Myth: People with AFib shouldn't drive.
"This is not true," Tomaselli says. "It really depends on your symptoms. If you have dizziness, lightheadedness, and are passing out, then clearly you shouldn't drive until your symptoms are cared for." Once your condition is under control through medication or other treatments, it's OK to get behind the wheel.
Myth: People with atrial fibrillation shouldn't have sex.
"That's false," says Richard Wu, MD, a professor of internal medicine at the University of Texas Southwestern Medical Center. "There is no medical reason for them not to. Simply having AFib does not mean having to give up intimacy."
Myth: You can get AFib from drinking coffee.
There's no link between drinking coffee in moderation and AFib, Wu says. "Actually, it's the opposite. A moderate amount of caffeine gives you a lower risk."
Myth: Eating ice cream will give you AFib.
Some people's heart rhythms do change after having cold drinks or eating ice cream, Wu says. But it doesn't necessarily mean you can't eat your favorite ice cream or put ice in your glass.

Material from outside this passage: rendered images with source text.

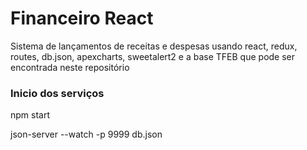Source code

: # Financeiro React
Sistema de lançamentos de receitas e despesas usando react, redux, routes, db.json, apexcharts, sweetalert2 e a base TFEB que pode ser encontrada neste repositório

### Inicio dos serviços
npm start

json-server --watch -p 9999 db.json
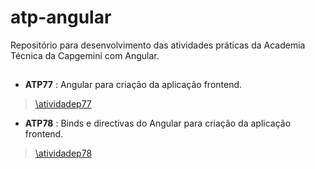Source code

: # atp-angular
Repositório para desenvolvimento das atividades práticas da Academia Técnica da Capgemini com Angular.

##  
- **ATP77** : Angular para criação da aplicação frontend.
>[\atividadep77](https://github.com/lorenascimentoo/atp-angular/tree/main/atividadep77)

- **ATP78** : Binds e directivas do Angular para criação da aplicação frontend.
>[\atividadep78](https://github.com/lorenascimentoo/atp-angular/tree/main/atividadep78)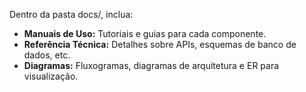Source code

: 
Dentro da pasta docs/, inclua:

* **Manuais de Uso:** Tutoriais e guias para cada componente.
* **Referência Técnica:** Detalhes sobre APIs, esquemas de banco de dados, etc.
* **Diagramas:** Fluxogramas, diagramas de arquitetura e ER para visualização.
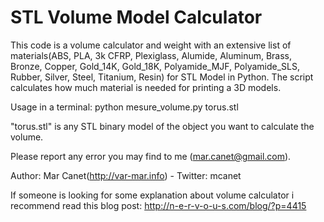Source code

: STL Volume Model Calculator
===========================

This code is a volume calculator and weight with an extensive list of materials(ABS, PLA, 3k CFRP, Plexiglass, Alumide, Aluminum, Brass, Bronze, Copper, Gold_14K, Gold_18K, Polyamide_MJF, Polyamide_SLS, Rubber, Silver, Steel, Titanium, Resin) for STL Model in Python.
The script calculates how much material is needed for printing a 3D models. 

Usage in a terminal: 
  python mesure_volume.py torus.stl

"torus.stl" is any STL binary model of the object you want to calculate the volume.

Please report any error you may find to me (mar.canet@gmail.com).

Author: Mar Canet(http://var-mar.info) - Twitter: mcanet

If someone is looking for some explanation about volume calculator i recommend read this blog post: http://n-e-r-v-o-u-s.com/blog/?p=4415


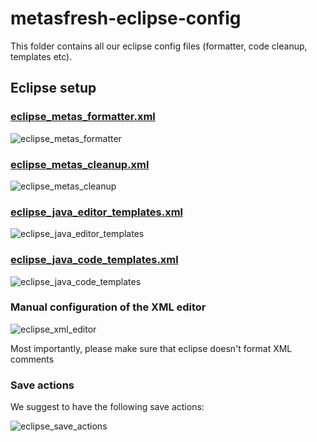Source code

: # metasfresh-eclipse-config
This folder contains all our eclipse config files (formatter, code cleanup, templates etc).

## Eclipse setup

### [eclipse_metas_formatter.xml](https://github.com/metasfresh/metasfresh-dev/raw/master/eclipse-config/eclipse_metas_formatter.xml)

![eclipse_metas_formatter](https://github.com/metasfresh/metasfresh-dev/raw/master/eclipse-config/doc/eclipse_metas_formatter.png)

### [eclipse_metas_cleanup.xml](https://github.com/metasfresh/metasfresh-dev/raw/master/eclipse-config/eclipse_metas_cleanup.xml)
![eclipse_metas_cleanup](https://github.com/metasfresh/metasfresh-dev/raw/master/eclipse-config/doc/eclipse_metas_cleanup.png)

### [eclipse_java_editor_templates.xml](https://github.com/metasfresh/metasfresh-dev/raw/master/eclipse-config/eclipse_java_editor_templates.xml)
![eclipse_java_editor_templates](https://github.com/metasfresh/metasfresh-dev/raw/master/eclipse-config/doc/eclipse_java_editor_templates.png)

### [eclipse_java_code_templates.xml](https://github.com/metasfresh/metasfresh-dev/raw/master/eclipse-config/eclipse_java_code_templates.xml)
![eclipse_java_code_templates](https://github.com/metasfresh/metasfresh-dev/raw/master/eclipse-config/doc/eclipse_java_code_templates.png)

### Manual configuration of the XML editor

![eclipse_xml_editor](https://github.com/metasfresh/metasfresh-dev/raw/master/eclipse-config/doc/eclipse_xml_editor.png)

Most importantly, please make sure that eclipse doesn't format XML comments

### Save actions

We suggest to have the following save actions:

![eclipse_save_actions](https://github.com/metasfresh/metasfresh-dev/raw/master/eclipse-config/doc/eclipse_save_actions.png)
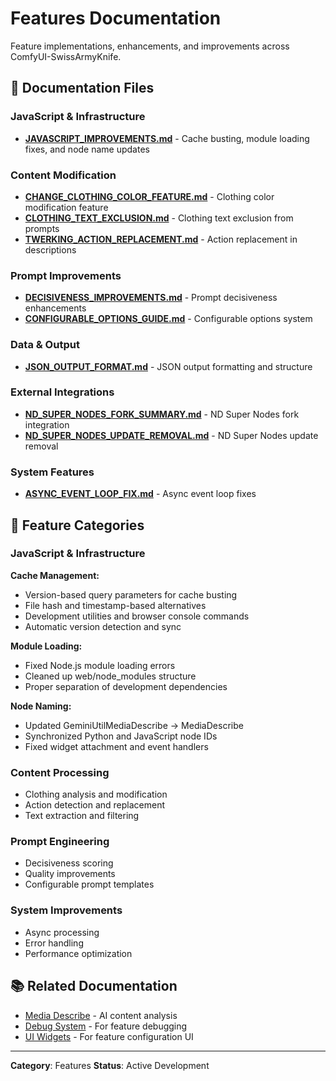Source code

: # Features Documentation

Feature implementations, enhancements, and improvements across ComfyUI-SwissArmyKnife.

## 📄 Documentation Files

### JavaScript & Infrastructure

- **[JAVASCRIPT_IMPROVEMENTS.md](JAVASCRIPT_IMPROVEMENTS.md)** - Cache busting, module loading fixes, and node name updates

### Content Modification

- **[CHANGE_CLOTHING_COLOR_FEATURE.md](CHANGE_CLOTHING_COLOR_FEATURE.md)** - Clothing color modification feature
- **[CLOTHING_TEXT_EXCLUSION.md](CLOTHING_TEXT_EXCLUSION.md)** - Clothing text exclusion from prompts
- **[TWERKING_ACTION_REPLACEMENT.md](TWERKING_ACTION_REPLACEMENT.md)** - Action replacement in descriptions

### Prompt Improvements

- **[DECISIVENESS_IMPROVEMENTS.md](DECISIVENESS_IMPROVEMENTS.md)** - Prompt decisiveness enhancements
- **[CONFIGURABLE_OPTIONS_GUIDE.md](CONFIGURABLE_OPTIONS_GUIDE.md)** - Configurable options system

### Data & Output

- **[JSON_OUTPUT_FORMAT.md](JSON_OUTPUT_FORMAT.md)** - JSON output formatting and structure

### External Integrations

- **[ND_SUPER_NODES_FORK_SUMMARY.md](ND_SUPER_NODES_FORK_SUMMARY.md)** - ND Super Nodes fork integration
- **[ND_SUPER_NODES_UPDATE_REMOVAL.md](ND_SUPER_NODES_UPDATE_REMOVAL.md)** - ND Super Nodes update removal

### System Features

- **[ASYNC_EVENT_LOOP_FIX.md](ASYNC_EVENT_LOOP_FIX.md)** - Async event loop fixes

## 🎯 Feature Categories

### JavaScript & Infrastructure

**Cache Management:**
- Version-based query parameters for cache busting
- File hash and timestamp-based alternatives
- Development utilities and browser console commands
- Automatic version detection and sync

**Module Loading:**
- Fixed Node.js module loading errors
- Cleaned up web/node_modules structure
- Proper separation of development dependencies

**Node Naming:**
- Updated GeminiUtilMediaDescribe → MediaDescribe
- Synchronized Python and JavaScript node IDs
- Fixed widget attachment and event handlers

### Content Processing

- Clothing analysis and modification
- Action detection and replacement
- Text extraction and filtering

### Prompt Engineering

- Decisiveness scoring
- Quality improvements
- Configurable prompt templates

### System Improvements

- Async processing
- Error handling
- Performance optimization

## 📚 Related Documentation

- [Media Describe](../nodes/media-describe/) - AI content analysis
- [Debug System](../infrastructure/debug/) - For feature debugging
- [UI Widgets](../ui-widgets/) - For feature configuration UI

---

**Category**: Features
**Status**: Active Development
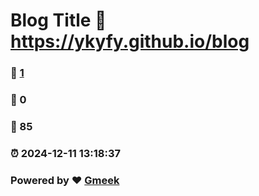 # Blog Title :link: https://ykyfy.github.io/blog 
### :page_facing_up: [1](https://ykyfy.github.io/blog/tag.html) 
### :speech_balloon: 0 
### :hibiscus: 85 
### :alarm_clock: 2024-12-11 13:18:37 
### Powered by :heart: [Gmeek](https://github.com/Meekdai/Gmeek)
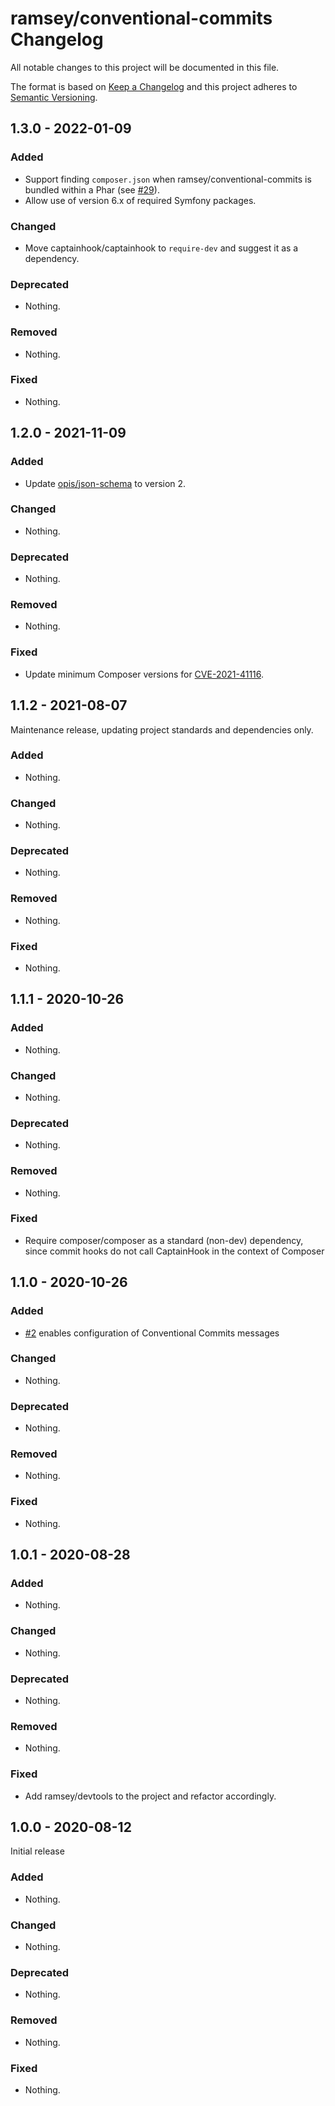 # ramsey/conventional-commits Changelog

All notable changes to this project will be documented in this file.

The format is based on [Keep a Changelog](http://keepachangelog.com/en/1.0.0/)
and this project adheres to [Semantic Versioning](http://semver.org/spec/v2.0.0.html).

## 1.3.0 - 2022-01-09

### Added

- Support finding `composer.json` when ramsey/conventional-commits is bundled within a Phar (see [#29](https://github.com/ramsey/conventional-commits/pull/29)).
- Allow use of version 6.x of required Symfony packages.

### Changed

- Move captainhook/captainhook to `require-dev` and suggest it as a dependency.

### Deprecated

- Nothing.

### Removed

- Nothing.

### Fixed

- Nothing.

## 1.2.0 - 2021-11-09

### Added

- Update [opis/json-schema](https://opis.io/json-schema) to version 2.

### Changed

- Nothing.

### Deprecated

- Nothing.

### Removed

- Nothing.

### Fixed

- Update minimum Composer versions for [CVE-2021-41116](https://github.com/advisories/GHSA-frqg-7g38-6gcf).

## 1.1.2 - 2021-08-07

Maintenance release, updating project standards and dependencies only.

### Added

- Nothing.

### Changed

- Nothing.

### Deprecated

- Nothing.

### Removed

- Nothing.

### Fixed

- Nothing.

## 1.1.1 - 2020-10-26

### Added

- Nothing.

### Changed

- Nothing.

### Deprecated

- Nothing.

### Removed

- Nothing.

### Fixed

- Require composer/composer as a standard (non-dev) dependency, since commit hooks do not call CaptainHook in the context of Composer

## 1.1.0 - 2020-10-26

### Added

- [#2](https://github.com/ramsey/conventional-commits/pull/2) enables configuration of Conventional Commits messages

### Changed

- Nothing.

### Deprecated

- Nothing.

### Removed

- Nothing.

### Fixed

- Nothing.

## 1.0.1 - 2020-08-28

### Added

- Nothing.

### Changed

- Nothing.

### Deprecated

- Nothing.

### Removed

- Nothing.

### Fixed

- Add ramsey/devtools to the project and refactor accordingly.

## 1.0.0 - 2020-08-12

Initial release

### Added

- Nothing.

### Changed

- Nothing.

### Deprecated

- Nothing.

### Removed

- Nothing.

### Fixed

- Nothing.
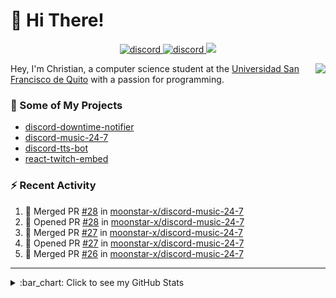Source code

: # :wave: Hi There!

<p align="center">
  <a href="https://discord.gg/mhj3Zsv">
    <img alt="discord" src="https://img.shields.io/discord/730998659008823296.svg?label=&logo=discord&logoColor=ffffff&color=7389D8&labelColor=6A7EC2"/>
  </a>
  <a href="https://twitter.com/moonstar_x99">
    <img alt="discord" src="https://img.shields.io/twitter/follow/moonstar_x99?label=Follow%20Me%21&style=social"/>
  </a>
  <a href="https://badges.pufler.dev">
    <img src="https://badges.pufler.dev/visits/moonstar-x/moonstar-x?style=flat&logo=github">
  </a>
</p>

<img align="right" src="https://media.tenor.com/images/cb8fb20986aac7eef75c8ce6bc3997c0/tenor.gif" />

Hey, I'm Christian, a computer science student at the [Universidad San Francisco de Quito](http://www.usfq.edu.ec/Paginas/Inicio.aspx) with a passion for programming.

### :rocket: Some of My Projects

* [discord-downtime-notifier](https://github.com/moonstar-x/discord-downtime-notifier)
* [discord-music-24-7](https://github.com/moonstar-x/discord-music-24-7)
* [discord-tts-bot](https://github.com/moonstar-x/discord-tts-bot)
* [react-twitch-embed](https://github.com/moonstar-x/react-twitch-embed)

### :zap: Recent Activity

<!--START_SECTION:activity-->
1. 🎉 Merged PR [#28](https://github.com/moonstar-x/discord-music-24-7/pull/28) in [moonstar-x/discord-music-24-7](https://github.com/moonstar-x/discord-music-24-7)
2. 💪 Opened PR [#28](https://github.com/moonstar-x/discord-music-24-7/pull/28) in [moonstar-x/discord-music-24-7](https://github.com/moonstar-x/discord-music-24-7)
3. 🎉 Merged PR [#27](https://github.com/moonstar-x/discord-music-24-7/pull/27) in [moonstar-x/discord-music-24-7](https://github.com/moonstar-x/discord-music-24-7)
4. 💪 Opened PR [#27](https://github.com/moonstar-x/discord-music-24-7/pull/27) in [moonstar-x/discord-music-24-7](https://github.com/moonstar-x/discord-music-24-7)
5. 🎉 Merged PR [#26](https://github.com/moonstar-x/discord-music-24-7/pull/26) in [moonstar-x/discord-music-24-7](https://github.com/moonstar-x/discord-music-24-7)
<!--END_SECTION:activity-->

---

<details>
  <summary>
    :bar_chart: Click to see my GitHub Stats
  </summary>
  <p align="center">
    <br>
    <img alt="GitHub Stats" src="https://github-readme-stats.vercel.app/api?username=moonstar-x&count_private=true&show_icons=true&theme=dracula" />
    <br>
    <img alt="GitHub Top Languages" src="https://github-readme-stats.vercel.app/api/top-langs/?username=moonstar-x&layout=compact&theme=dracula" />
  </p>
</details>
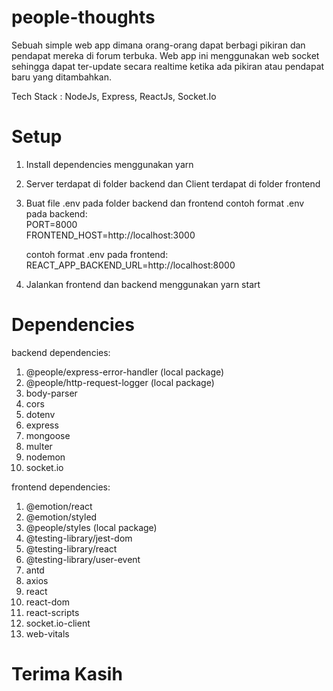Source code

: # people-thoughts

Sebuah simple web app dimana orang-orang dapat berbagi pikiran dan pendapat mereka di forum terbuka. 
Web app ini menggunakan web socket sehingga dapat ter-update secara realtime ketika ada pikiran atau pendapat baru yang ditambahkan. 

Tech Stack : NodeJs, Express, ReactJs, Socket.Io

# Setup

1. Install dependencies menggunakan yarn
2. Server terdapat di folder backend dan Client terdapat di folder frontend
3. Buat file .env pada folder backend dan frontend
    contoh format .env pada backend:\
    PORT=8000\
    FRONTEND_HOST=http://localhost:3000
    
    contoh format .env pada frontend:\
    REACT_APP_BACKEND_URL=http://localhost:8000
4. Jalankan frontend dan backend menggunakan yarn start

# Dependencies
backend dependencies: 
1. @people/express-error-handler (local package)
2. @people/http-request-logger (local package)
3. body-parser
4. cors
5. dotenv
6. express
7. mongoose
8. multer
9. nodemon
10. socket.io

frontend dependencies:
1. @emotion/react
2. @emotion/styled
3. @people/styles (local package)
4. @testing-library/jest-dom
5. @testing-library/react
6. @testing-library/user-event
7. antd
8. axios
9. react
10. react-dom
11. react-scripts
12. socket.io-client
13. web-vitals

# Terima Kasih
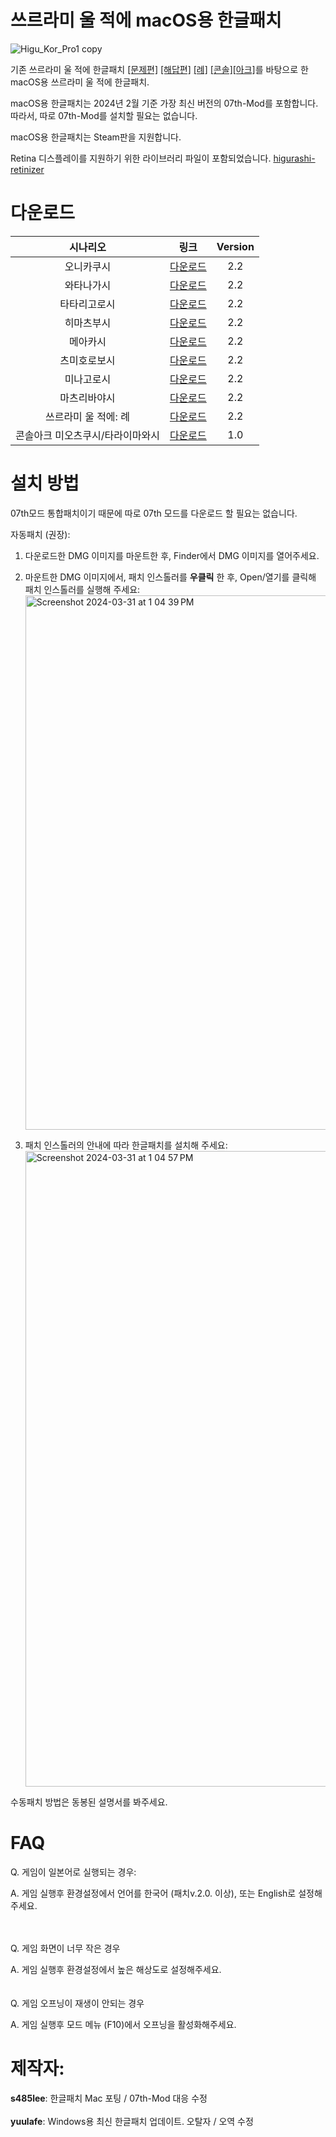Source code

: # 쓰르라미 울 적에 macOS용 한글패치
![Higu_Kor_Pro1 copy](https://github.com/s485lee/Higurashi_Korean_Mac/assets/155126361/fd296659-d00e-46b6-91d2-07773c39f01a)<br /> 

기존 쓰르라미 울 적에 한글패치 [[문제편]](https://gall.dcinside.com/mgallery/board/view/?id=higurashi&no=7077) [[해답편]](https://gall.dcinside.com/mgallery/board/view/?id=higurashi&no=11567) [[례]](https://gall.dcinside.com/m/higurashi/521638) [[콘솔]](https://gall.dcinside.com/mgallery/board/view/?id=higurashi&no=215292)[[아크]](https://gall.dcinside.com/mgallery/board/view/?id=higurashi&no=567828)를 바탕으로 한 macOS용 쓰르라미 울 적에 한글패치.<br /> 

macOS용 한글패치는 2024년 2월 기준 가장 최신 버전의 07th-Mod를 포함합니다. 따라서, 따로 07th-Mod를 설치할 필요는 없습니다.<br />

macOS용 한글패치는 Steam판을 지원합니다.<br />

Retina 디스플레이를 지원하기 위한 라이브러리 파일이 포함되었습니다. [higurashi-retinizer](https://github.com/TellowKrinkle/higurashi-retinaizer)<br />

# 다운로드
| 시나리오  | 링크 | Version |
| :---:  | :---:  | :---:  |
| 오니카쿠시  | [다운로드](https://mega.nz/file/qU4wjB6B#KOcjYQ96x4KspqjUiagp377PSo61wxNGZujNtMlMQGY)  | 2.2  |
| 와타나가시 | [다운로드](https://mega.nz/file/vBogFLRY#00YW6QuN8skFKPNICrzebC-2hfkpyxU00Srft9M_frk)  | 2.2  |
| 타타리고로시  | [다운로드](https://mega.nz/file/jZgw3ZQZ#86nZJ55skVKCZgS7sIIQCc_R7COeHAqpuIHEHqv1Upw)  | 2.2  |
| 히마츠부시  | [다운로드](https://mega.nz/file/DcwRyAJZ#_G205Q2i3zUIzhWive85h2QMThxZG5tcUu00pCVRVWI)  | 2.2  |
| 메아카시  | [다운로드](https://mega.nz/file/SMJ0EAiB#rujO_P4SzVaEa3LNYunQEItQNPMX03OALwdtRVE2P5A)  | 2.2  |
| 츠미호로보시  | [다운로드](https://mega.nz/file/7dphUT5A#4tVqTjhbWeXa_WSsAFtmj2LzFv3fCg1Qn1kg8UUnW30)  | 2.2  |
| 미나고로시  | [다운로드](https://mega.nz/file/rAZ23YBJ#AnDQjVfsV05CLPjAuiD64qI9Jqe9kjcg5ab4qMKHhoI)  | 2.2  |
| 마츠리바야시  | [다운로드](https://mega.nz/file/CVIj2axJ#25XRHeoWPta4zLzKx81MC1GlrFVmAtOiZhtAh0lQPgY)  | 2.2  |
| 쓰르라미 울 적에: 례  | [다운로드](https://mega.nz/file/OYAE1ZaD#ZWMKNdoC8Ke2_l03Xpv86_p7PipiplgpHjGgdNCs8Wc)  | 2.2  |
| 콘솔아크 미오츠쿠시/타라이마와시  | [다운로드](https://github.com/s485lee/Miot_Omot_Korean/releases/tag/Release)  | 1.0  |


# 설치 방법
07th모드 통합패치이기 때문에 따로 07th 모드를 다운로드 할 필요는 없습니다. <br />

자동패치 (권장):<br /> 

1. 다운로드한 DMG 이미지를 마운트한 후, Finder에서 DMG 이미지를 열어주세요. <br />

2. 마운트한 DMG 이미지에서, 패치 인스톨러를 **우클릭** 한 후, Open/열기를 클릭해 패치 인스톨러를 실행해 주세요:<br />
<img width="855" alt="Screenshot 2024-03-31 at 1 04 39 PM" src="https://github.com/s485lee/Higurashi_Korean_Mac/assets/155126361/5279c053-7704-418e-8933-9173987553eb"><br /> 

3. 패치 인스톨러의 안내에 따라 한글패치를 설치해 주세요: <br />
<img width="1017" alt="Screenshot 2024-03-31 at 1 04 57 PM" src="https://github.com/s485lee/Higurashi_Korean_Mac/assets/155126361/359871f8-3e4b-4b00-977a-95749536a27a"><br /> 

수동패치 방법은 동봉된 설명서를 봐주세요.

# FAQ
Q. 게임이 일본어로 실행되는 경우:<br />

A. 게임 실행후 환경설정에서 언어를 한국어 (패치v.2.0. 이상), 또는 English로 설정해주세요.<br />

<br />
<br />
Q. 게임 화면이 너무 작은 경우<br />

A. 게임 실행후 환경설정에서 높은 해상도로 설정해주세요.<br />
<br />
<br />
Q. 게임 오프닝이 재생이 안되는 경우<br />

A. 게임 실행후 모드 메뉴 (F10)에서 오프닝을 활성화해주세요.<br />

# 제작자:
**s485lee**: 한글패치 Mac 포팅 / 07th-Mod 대응 수정<br />
<br />
**yuulafe**: Windows용 최신 한글패치 업데이트. 오탈자 / 오역 수정

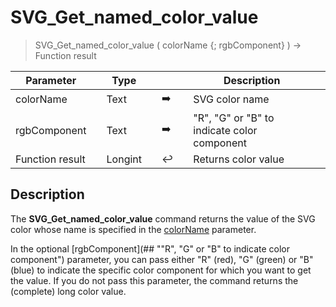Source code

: <!-- color := SVG_Get_named_color_value ( colorName ; what )
 -> colorName (Text) -  svg color name
 -> what (Text) - {what value} "r" or "g" or "v" or "b" for the color component, else long color
 <- color (Long Integer)-->
# SVG_Get_named_color_value

> SVG_Get_named_color_value ( colorName {; rgbComponent} ) -> Function result

| Parameter |     | Type |     |     |     | Description |     |
| --- | --- | --- | --- | --- | --- | --- | --- |
| colorName |     | Text |     | ➡️ |     | SVG color name |     |
| rgbComponent |     | Text |     | ➡️ |     | "R", "G" or "B" to indicate color component |     |
| Function result |     | Longint |     | ↩️ |     | Returns color value |     |

## Description

The **SVG_Get_named_color_value** command returns the value of the SVG color whose name is specified in the [colorName](## "SVG color name") parameter.

In the optional [rgbComponent](## ""R", "G" or "B" to indicate color component") parameter, you can pass either "R" (red), "G" (green) or "B" (blue) to indicate the specific color component for which you want to get the value. If you do not pass this parameter, the command returns the (complete) long color value.
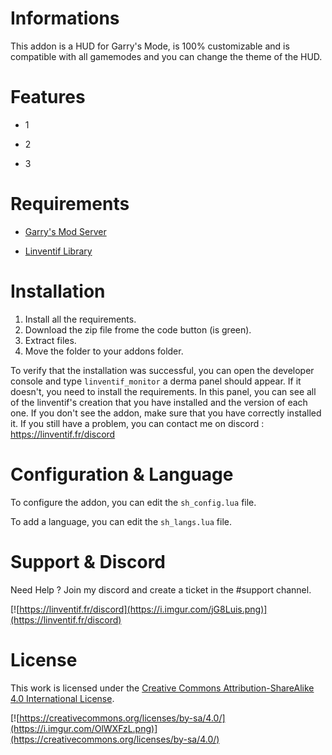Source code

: # Informations

This addon is a HUD for Garry's Mode, is 100% customizable and is compatible with all gamemodes and you can change the theme of the HUD.

# Features

- 1

- 2

- 3

# Requirements

- [Garry's Mod Server](https://store.steampowered.com/app/4000/Garrys_Mod/)

- [Linventif Library](https://steamcommunity.com/sharedfiles/filedetails/?id=2882747990)

# Installation

1. Install all the requirements.
2. Download the zip file frome the code button (is green).
3. Extract files.
4. Move the folder to your addons folder.

To verify that the installation was successful, you can open the developer console and type `linventif_monitor` a derma panel should appear. If it doesn't, you need to install the requirements. In this panel, you can see all of the linventif's creation that you have installed and the version of each one. If you don't see the addon, make sure that you have correctly installed it. If you still have a problem, you can contact me on discord : https://linventif.fr/discord

# Configuration & Language

To configure the addon, you can edit the `sh_config.lua` file.

To add a language, you can edit the `sh_langs.lua` file.

# Support & Discord

Need Help ? Join my discord and create a ticket in the #support channel.

[![https://linventif.fr/discord](https://i.imgur.com/jG8Luis.png)](https://linventif.fr/discord)

# License

This work is licensed under the [Creative Commons Attribution-ShareAlike 4.0 International License](https://creativecommons.org/licenses/by-sa/4.0/).

[![https://creativecommons.org/licenses/by-sa/4.0/](https://i.imgur.com/OlWXFzL.png)](https://creativecommons.org/licenses/by-sa/4.0/)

Your food pipe, or esophagus, runs right behind the top part of your heart. And that's where AFib shows up. If your esophagus is sensitive to cold, it might affect your heart and cause an irregular heartbeat.
It's not a problem for many people with AFib. Even for those who are bothered, it won't be a trigger every time, Tomaselli says.
Myth: Only older people develop atrial fibrillation.
It can happen in anyone at any age, but it is more likely the older we get. Many people with AFib are diagnosed between the ages of 50 and 65.
Myth: You would know if you had it.
About 15% of people who have AFib have no symptoms before their diagnosis. "A patient might come in for a routine physical," Wu says, "and their doctor notices there is an irregularity."
Other people might not realize they have AFib, but "they know something is not quite right," Tomaselli says. "For example, if their tolerance for exercise has changed."
If something feels off, see your doctor.
Myth: If you have sleep apnea, you'll get AFib.
If you do have both conditions, treat them both.
Myth: The biggest danger from AFib is a heart attack.
The most feared complication is stroke. Your chance of having one is five times higher if you have AFib. That's because your blood may not flow well and even pool in places like your heart, which makes it easier for clots to form. A clot that gets stuck in a blood vessel in your brain can cause a stroke.
You'll be less likely to have a stroke if you take your AFib medication correctly. Doctors usually prescribe drugs called blood thinners that make your blood less "sticky." Other medicines help control your heartbeats so your blood keeps moving.